**Directions for this task**
Set down the records that follow exactly and completely.

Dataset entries
┄┄┄┄┄┄
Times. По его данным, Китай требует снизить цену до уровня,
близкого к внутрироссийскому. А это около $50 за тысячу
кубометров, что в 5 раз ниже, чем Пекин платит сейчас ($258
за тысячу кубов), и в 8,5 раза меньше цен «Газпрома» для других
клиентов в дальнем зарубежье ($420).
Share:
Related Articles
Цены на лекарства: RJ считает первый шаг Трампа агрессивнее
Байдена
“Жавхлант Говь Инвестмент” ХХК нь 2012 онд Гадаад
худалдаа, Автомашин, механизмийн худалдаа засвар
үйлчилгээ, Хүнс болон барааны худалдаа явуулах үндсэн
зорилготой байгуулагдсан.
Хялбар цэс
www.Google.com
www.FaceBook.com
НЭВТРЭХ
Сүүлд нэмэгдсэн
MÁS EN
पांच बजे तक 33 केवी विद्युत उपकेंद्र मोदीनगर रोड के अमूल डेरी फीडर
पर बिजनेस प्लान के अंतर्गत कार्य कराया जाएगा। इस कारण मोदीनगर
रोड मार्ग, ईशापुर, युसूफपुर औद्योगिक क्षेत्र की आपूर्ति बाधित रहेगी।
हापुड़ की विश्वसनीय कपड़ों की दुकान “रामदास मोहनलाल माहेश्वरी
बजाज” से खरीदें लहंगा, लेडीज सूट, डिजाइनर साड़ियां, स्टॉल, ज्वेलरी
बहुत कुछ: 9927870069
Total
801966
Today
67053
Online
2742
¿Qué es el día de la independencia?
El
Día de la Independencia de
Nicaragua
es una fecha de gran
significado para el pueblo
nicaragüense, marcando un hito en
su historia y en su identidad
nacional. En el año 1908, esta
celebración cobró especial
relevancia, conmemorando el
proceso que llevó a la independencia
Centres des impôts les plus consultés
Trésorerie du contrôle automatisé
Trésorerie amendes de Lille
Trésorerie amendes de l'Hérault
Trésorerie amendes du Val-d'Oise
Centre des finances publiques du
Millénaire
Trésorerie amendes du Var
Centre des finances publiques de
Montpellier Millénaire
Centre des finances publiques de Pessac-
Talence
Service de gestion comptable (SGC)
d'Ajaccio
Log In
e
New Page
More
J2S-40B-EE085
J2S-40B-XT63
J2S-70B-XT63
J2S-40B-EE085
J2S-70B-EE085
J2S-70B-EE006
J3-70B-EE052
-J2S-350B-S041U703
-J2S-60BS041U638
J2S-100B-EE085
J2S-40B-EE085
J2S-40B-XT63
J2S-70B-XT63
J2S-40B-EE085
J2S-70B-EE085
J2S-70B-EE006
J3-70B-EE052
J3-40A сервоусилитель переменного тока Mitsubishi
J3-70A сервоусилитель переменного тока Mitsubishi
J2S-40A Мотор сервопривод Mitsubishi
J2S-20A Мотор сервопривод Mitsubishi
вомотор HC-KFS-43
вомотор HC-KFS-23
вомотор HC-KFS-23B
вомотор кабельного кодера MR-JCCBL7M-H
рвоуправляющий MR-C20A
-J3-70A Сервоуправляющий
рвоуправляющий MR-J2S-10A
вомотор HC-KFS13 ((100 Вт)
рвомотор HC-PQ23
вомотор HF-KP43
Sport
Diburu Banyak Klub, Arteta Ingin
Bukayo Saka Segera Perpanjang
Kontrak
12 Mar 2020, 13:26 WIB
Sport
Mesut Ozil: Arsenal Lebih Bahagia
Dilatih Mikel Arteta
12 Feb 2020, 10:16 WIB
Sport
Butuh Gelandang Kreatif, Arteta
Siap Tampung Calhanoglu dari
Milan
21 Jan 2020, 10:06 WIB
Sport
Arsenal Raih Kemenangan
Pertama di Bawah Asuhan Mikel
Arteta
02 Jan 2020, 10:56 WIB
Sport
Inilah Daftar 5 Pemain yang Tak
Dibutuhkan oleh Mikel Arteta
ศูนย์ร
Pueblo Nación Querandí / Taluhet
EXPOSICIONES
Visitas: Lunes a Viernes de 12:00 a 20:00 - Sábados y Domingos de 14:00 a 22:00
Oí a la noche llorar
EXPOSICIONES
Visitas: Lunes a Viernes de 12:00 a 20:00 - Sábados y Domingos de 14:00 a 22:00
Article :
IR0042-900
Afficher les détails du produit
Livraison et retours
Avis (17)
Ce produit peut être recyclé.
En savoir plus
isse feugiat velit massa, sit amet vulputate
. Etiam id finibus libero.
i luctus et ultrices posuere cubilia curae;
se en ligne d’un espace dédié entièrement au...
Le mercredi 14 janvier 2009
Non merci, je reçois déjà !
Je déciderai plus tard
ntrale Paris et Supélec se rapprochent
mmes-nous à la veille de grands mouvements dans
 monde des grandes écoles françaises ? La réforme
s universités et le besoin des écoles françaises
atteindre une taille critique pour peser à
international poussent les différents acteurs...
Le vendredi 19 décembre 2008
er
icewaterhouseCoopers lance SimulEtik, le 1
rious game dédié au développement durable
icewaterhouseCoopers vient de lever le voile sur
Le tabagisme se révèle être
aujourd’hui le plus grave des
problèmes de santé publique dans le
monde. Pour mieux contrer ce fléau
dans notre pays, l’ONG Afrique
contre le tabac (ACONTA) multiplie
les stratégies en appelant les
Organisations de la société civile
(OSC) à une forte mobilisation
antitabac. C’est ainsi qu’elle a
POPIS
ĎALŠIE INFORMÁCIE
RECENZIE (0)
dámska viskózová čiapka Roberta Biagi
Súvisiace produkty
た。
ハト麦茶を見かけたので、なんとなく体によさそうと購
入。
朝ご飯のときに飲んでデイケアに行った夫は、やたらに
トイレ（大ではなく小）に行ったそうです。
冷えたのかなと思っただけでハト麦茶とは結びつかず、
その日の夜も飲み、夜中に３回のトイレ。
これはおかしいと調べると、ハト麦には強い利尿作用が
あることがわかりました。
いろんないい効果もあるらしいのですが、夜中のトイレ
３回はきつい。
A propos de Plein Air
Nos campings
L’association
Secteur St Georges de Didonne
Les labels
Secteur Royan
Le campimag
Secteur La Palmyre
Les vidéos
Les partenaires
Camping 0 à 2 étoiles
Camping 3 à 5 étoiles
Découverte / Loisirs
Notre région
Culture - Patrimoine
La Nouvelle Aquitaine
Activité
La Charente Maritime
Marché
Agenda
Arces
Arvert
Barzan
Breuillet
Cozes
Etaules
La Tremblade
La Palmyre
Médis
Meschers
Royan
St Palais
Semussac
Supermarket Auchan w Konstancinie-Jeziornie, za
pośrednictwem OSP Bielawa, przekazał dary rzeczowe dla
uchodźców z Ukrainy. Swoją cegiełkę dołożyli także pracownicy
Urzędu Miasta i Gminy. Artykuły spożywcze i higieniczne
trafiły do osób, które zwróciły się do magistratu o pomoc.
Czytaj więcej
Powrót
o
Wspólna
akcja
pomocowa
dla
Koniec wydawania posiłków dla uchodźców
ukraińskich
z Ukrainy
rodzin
┄┄┄┄┄┄
**Answer space**
Times. По его данным, Китай требует снизить цену до уровня,
близкого к внутрироссийскому. А это около $50 за тысячу
кубометров, что в 5 раз ниже, чем Пекин платит сейчас ($258
за тысячу кубов), и в 8,5 раза меньше цен «Газпрома» для других
клиентов в дальнем зарубежье ($420).
Share:
Related Articles
Цены на лекарства: RJ считает первый шаг Трампа агрессивнее
Байдена
“Жавхлант Говь Инвестмент” ХХК нь 2012 онд Гадаад
худалдаа, Автомашин, механизмийн худалдаа засвар
үйлчилгээ, Хүнс болон барааны худалдаа явуулах үндсэн
зорилготой байгуулагдсан.
Хялбар цэс
www.Google.com
www.FaceBook.com
НЭВТРЭХ
Сүүлд нэмэгдсэн
MÁS EN
पांच बजे तक 33 केवी विद्युत उपकेंद्र मोदीनगर रोड के अमूल डेरी फीडर
पर बिजनेस प्लान के अंतर्गत कार्य कराया जाएगा। इस कारण मोदीनगर
रोड मार्ग, ईशापुर, युसूफपुर औद्योगिक क्षेत्र की आपूर्ति बाधित रहेगी।
हापुड़ की विश्वसनीय कपड़ों की दुकान “रामदास मोहनलाल माहेश्वरी
बजाज” से खरीदें लहंगा, लेडीज सूट, डिजाइनर साड़ियां, स्टॉल, ज्वेलरी
बहुत कुछ: 9927870069
Total
801966
Today
67053
Online
2742
¿Qué es el día de la independencia?
El
Día de la Independencia de
Nicaragua
es una fecha de gran
significado para el pueblo
nicaragüense, marcando un hito en
su historia y en su identidad
nacional. En el año 1908, esta
celebración cobró especial
relevancia, conmemorando el
proceso que llevó a la independencia
Centres des impôts les plus consultés
Trésorerie du contrôle automatisé
Trésorerie amendes de Lille
Trésorerie amendes de l'Hérault
Trésorerie amendes du Val-d'Oise
Centre des finances publiques du
Millénaire
Trésorerie amendes du Var
Centre des finances publiques de
Montpellier Millénaire
Centre des finances publiques de Pessac-
Talence
Service de gestion comptable (SGC)
d'Ajaccio
Log In
e
New Page
More
J2S-40B-EE085
J2S-40B-XT63
J2S-70B-XT63
J2S-40B-EE085
J2S-70B-EE085
J2S-70B-EE006
J3-70B-EE052
-J2S-350B-S041U703
-J2S-60BS041U638
J2S-100B-EE085
J2S-40B-EE085
J2S-40B-XT63
J2S-70B-XT63
J2S-40B-EE085
J2S-70B-EE085
J2S-70B-EE006
J3-70B-EE052
J3-40A сервоусилитель переменного тока Mitsubishi
J3-70A сервоусилитель переменного тока Mitsubishi
J2S-40A Мотор сервопривод Mitsubishi
J2S-20A Мотор сервопривод Mitsubishi
вомотор HC-KFS-43
вомотор HC-KFS-23
вомотор HC-KFS-23B
вомотор кабельного кодера MR-JCCBL7M-H
рвоуправляющий MR-C20A
-J3-70A Сервоуправляющий
рвоуправляющий MR-J2S-10A
вомотор HC-KFS13 ((100 Вт)
рвомотор HC-PQ23
вомотор HF-KP43
Sport
Diburu Banyak Klub, Arteta Ingin
Bukayo Saka Segera Perpanjang
Kontrak
12 Mar 2020, 13:26 WIB
Sport
Mesut Ozil: Arsenal Lebih Bahagia
Dilatih Mikel Arteta
12 Feb 2020, 10:16 WIB
Sport
Butuh Gelandang Kreatif, Arteta
Siap Tampung Calhanoglu dari
Milan
21 Jan 2020, 10:06 WIB
Sport
Arsenal Raih Kemenangan
Pertama di Bawah Asuhan Mikel
Arteta
02 Jan 2020, 10:56 WIB
Sport
Inilah Daftar 5 Pemain yang Tak
Dibutuhkan oleh Mikel Arteta
ศูนย์ร
Pueblo Nación Querandí / Taluhet
EXPOSICIONES
Visitas: Lunes a Viernes de 12:00 a 20:00 - Sábados y Domingos de 14:00 a 22:00
Oí a la noche llorar
EXPOSICIONES
Visitas: Lunes a Viernes de 12:00 a 20:00 - Sábados y Domingos de 14:00 a 22:00
Article :
IR0042-900
Afficher les détails du produit
Livraison et retours
Avis (17)
Ce produit peut être recyclé.
En savoir plus
isse feugiat velit massa, sit amet vulputate
. Etiam id finibus libero.
i luctus et ultrices posuere cubilia curae;
se en ligne d’un espace dédié entièrement au...
Le mercredi 14 janvier 2009
Non merci, je reçois déjà !
Je déciderai plus tard
ntrale Paris et Supélec se rapprochent
mmes-nous à la veille de grands mouvements dans
 monde des grandes écoles françaises ? La réforme
s universités et le besoin des écoles françaises
atteindre une taille critique pour peser à
international poussent les différents acteurs...
Le vendredi 19 décembre 2008
er
icewaterhouseCoopers lance SimulEtik, le 1
rious game dédié au développement durable
icewaterhouseCoopers vient de lever le voile sur
Le tabagisme se révèle être
aujourd’hui le plus grave des
problèmes de santé publique dans le
monde. Pour mieux contrer ce fléau
dans notre pays, l’ONG Afrique
contre le tabac (ACONTA) multiplie
les stratégies en appelant les
Organisations de la société civile
(OSC) à une forte mobilisation
antitabac. C’est ainsi qu’elle a
POPIS
ĎALŠIE INFORMÁCIE
RECENZIE (0)
dámska viskózová čiapka Roberta Biagi
Súvisiace produkty
た。
ハト麦茶を見かけたので、なんとなく体によさそうと購
入。
朝ご飯のときに飲んでデイケアに行った夫は、やたらに
トイレ（大ではなく小）に行ったそうです。
冷えたのかなと思っただけでハト麦茶とは結びつかず、
その日の夜も飲み、夜中に３回のトイレ。
これはおかしいと調べると、ハト麦には強い利尿作用が
あることがわかりました。
いろんないい効果もあるらしいのですが、夜中のトイレ
３回はきつい。
A propos de Plein Air
Nos campings
L’association
Secteur St Georges de Didonne
Les labels
Secteur Royan
Le campimag
Secteur La Palmyre
Les vidéos
Les partenaires
Camping 0 à 2 étoiles
Camping 3 à 5 étoiles
Découverte / Loisirs
Notre région
Culture - Patrimoine
La Nouvelle Aquitaine
Activité
La Charente Maritime
Marché
Agenda
Arces
Arvert
Barzan
Breuillet
Cozes
Etaules
La Tremblade
La Palmyre
Médis
Meschers
Royan
St Palais
Semussac
Supermarket Auchan w Konstancinie-Jeziornie, za
pośrednictwem OSP Bielawa, przekazał dary rzeczowe dla
uchodźców z Ukrainy. Swoją cegiełkę dołożyli także pracownicy
Urzędu Miasta i Gminy. Artykuły spożywcze i higieniczne
trafiły do osób, które zwróciły się do magistratu o pomoc.
Czytaj więcej
Powrót
o
Wspólna
akcja
pomocowa
dla
Koniec wydawania posiłków dla uchodźców
ukraińskich
z Ukrainy
rodzin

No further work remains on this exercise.